Assigned task
Repeat the text of every entry below word for word, leaving the pictures out of your answer.

[Extracted data entries]
******

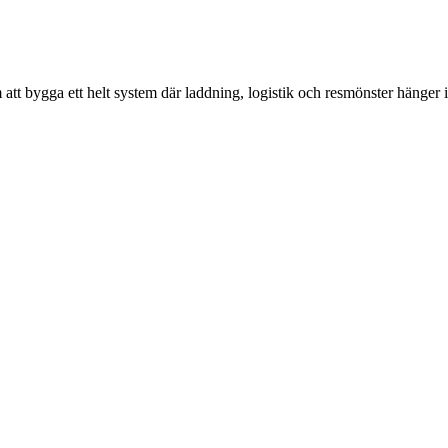
att bygga ett helt system där laddning, logistik och resmönster hänger 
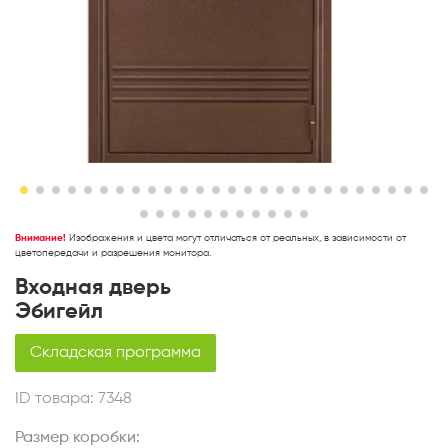
Внимание!
Изображения и цвета могут отличаться от реальных, в зависимости от
цветопередачи и разрешения монитора.
Входная дверь
Эбигейл
Складская программа
ID товара:
7348
Размер коробки:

******

Written answer
att bygga ett helt system där laddning, logistik och resmönster hänger 
Внимание!
Изображения и цвета могут отличаться от реальных, в зависимости от
цветопередачи и разрешения монитора.
Входная дверь
Эбигейл
Складская программа
ID товара:
7348
Размер коробки:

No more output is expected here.